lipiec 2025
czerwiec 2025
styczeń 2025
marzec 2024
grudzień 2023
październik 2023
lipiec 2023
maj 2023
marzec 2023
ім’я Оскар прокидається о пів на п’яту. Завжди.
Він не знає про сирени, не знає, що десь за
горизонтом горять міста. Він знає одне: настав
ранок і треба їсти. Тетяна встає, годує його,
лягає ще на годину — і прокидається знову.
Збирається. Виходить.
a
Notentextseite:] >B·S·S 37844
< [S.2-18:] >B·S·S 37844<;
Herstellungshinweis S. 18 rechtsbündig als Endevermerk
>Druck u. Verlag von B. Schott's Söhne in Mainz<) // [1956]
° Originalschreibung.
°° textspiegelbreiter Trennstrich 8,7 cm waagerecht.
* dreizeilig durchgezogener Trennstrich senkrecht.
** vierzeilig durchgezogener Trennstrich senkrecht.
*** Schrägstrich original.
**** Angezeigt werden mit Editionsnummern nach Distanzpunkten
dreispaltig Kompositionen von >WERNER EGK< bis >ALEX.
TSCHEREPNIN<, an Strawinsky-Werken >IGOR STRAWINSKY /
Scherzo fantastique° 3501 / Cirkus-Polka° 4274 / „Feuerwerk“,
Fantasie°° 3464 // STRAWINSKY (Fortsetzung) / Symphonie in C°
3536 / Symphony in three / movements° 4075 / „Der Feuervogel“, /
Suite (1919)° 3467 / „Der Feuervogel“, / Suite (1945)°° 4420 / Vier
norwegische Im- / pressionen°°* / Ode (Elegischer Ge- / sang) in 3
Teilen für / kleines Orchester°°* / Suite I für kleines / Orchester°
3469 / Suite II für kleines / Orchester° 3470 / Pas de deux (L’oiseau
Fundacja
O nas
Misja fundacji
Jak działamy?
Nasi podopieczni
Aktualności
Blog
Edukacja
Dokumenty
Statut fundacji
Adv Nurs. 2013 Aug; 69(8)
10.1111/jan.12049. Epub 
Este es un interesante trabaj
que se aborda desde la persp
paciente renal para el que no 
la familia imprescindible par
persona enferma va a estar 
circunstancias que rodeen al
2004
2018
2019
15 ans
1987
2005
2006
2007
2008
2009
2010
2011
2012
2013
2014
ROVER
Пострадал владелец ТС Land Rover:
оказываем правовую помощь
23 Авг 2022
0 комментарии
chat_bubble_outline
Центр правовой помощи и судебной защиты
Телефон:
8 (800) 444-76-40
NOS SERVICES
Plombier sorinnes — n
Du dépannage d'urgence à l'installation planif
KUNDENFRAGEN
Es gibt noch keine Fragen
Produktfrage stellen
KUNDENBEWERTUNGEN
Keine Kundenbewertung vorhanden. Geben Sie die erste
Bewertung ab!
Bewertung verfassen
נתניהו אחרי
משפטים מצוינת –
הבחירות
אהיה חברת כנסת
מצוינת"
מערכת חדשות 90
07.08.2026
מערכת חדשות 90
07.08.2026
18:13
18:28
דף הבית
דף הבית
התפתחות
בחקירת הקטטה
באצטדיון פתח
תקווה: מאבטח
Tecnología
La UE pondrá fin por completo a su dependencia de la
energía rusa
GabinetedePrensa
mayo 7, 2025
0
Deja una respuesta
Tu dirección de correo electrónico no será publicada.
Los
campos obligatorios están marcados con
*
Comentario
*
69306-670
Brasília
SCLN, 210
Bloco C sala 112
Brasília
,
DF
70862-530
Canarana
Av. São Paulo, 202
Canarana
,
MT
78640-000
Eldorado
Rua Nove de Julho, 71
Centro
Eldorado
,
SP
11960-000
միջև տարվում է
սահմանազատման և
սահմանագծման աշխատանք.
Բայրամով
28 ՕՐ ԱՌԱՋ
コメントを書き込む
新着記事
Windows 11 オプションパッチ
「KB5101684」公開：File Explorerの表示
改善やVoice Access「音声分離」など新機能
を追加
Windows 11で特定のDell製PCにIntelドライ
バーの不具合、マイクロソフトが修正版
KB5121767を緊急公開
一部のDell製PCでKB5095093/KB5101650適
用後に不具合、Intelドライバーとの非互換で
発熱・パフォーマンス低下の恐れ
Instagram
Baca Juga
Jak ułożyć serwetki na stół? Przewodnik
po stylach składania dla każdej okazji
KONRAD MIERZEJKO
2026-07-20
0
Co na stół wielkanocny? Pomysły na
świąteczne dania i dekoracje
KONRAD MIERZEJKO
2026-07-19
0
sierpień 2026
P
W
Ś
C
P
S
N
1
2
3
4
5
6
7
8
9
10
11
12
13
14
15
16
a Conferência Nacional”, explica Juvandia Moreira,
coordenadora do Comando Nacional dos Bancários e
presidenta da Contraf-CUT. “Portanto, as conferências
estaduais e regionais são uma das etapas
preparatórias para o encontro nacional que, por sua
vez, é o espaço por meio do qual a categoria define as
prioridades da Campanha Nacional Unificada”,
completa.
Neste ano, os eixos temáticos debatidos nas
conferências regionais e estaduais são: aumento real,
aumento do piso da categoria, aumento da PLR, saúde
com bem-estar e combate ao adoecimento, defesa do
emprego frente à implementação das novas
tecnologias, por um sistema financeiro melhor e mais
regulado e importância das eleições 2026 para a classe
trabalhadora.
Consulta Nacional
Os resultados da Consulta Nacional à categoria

[Problem statement]: Each line in the entries above, starting at the line with "נתניהו אחרי" and ending at the line with "Av. São Paulo, 202", is to be printed exactly, and only those lines.

[Solution for this problem]:
נתניהו אחרי
משפטים מצוינת –
הבחירות
אהיה חברת כנסת
מצוינת"
מערכת חדשות 90
07.08.2026
מערכת חדשות 90
07.08.2026
18:13
18:28
דף הבית
דף הבית
התפתחות
בחקירת הקטטה
באצטדיון פתח
תקווה: מאבטח
Tecnología
La UE pondrá fin por completo a su dependencia de la
energía rusa
GabinetedePrensa
mayo 7, 2025
0
Deja una respuesta
Tu dirección de correo electrónico no será publicada.
Los
campos obligatorios están marcados con
*
Comentario
*
69306-670
Brasília
SCLN, 210
Bloco C sala 112
Brasília
,
DF
70862-530
Canarana
Av. São Paulo, 202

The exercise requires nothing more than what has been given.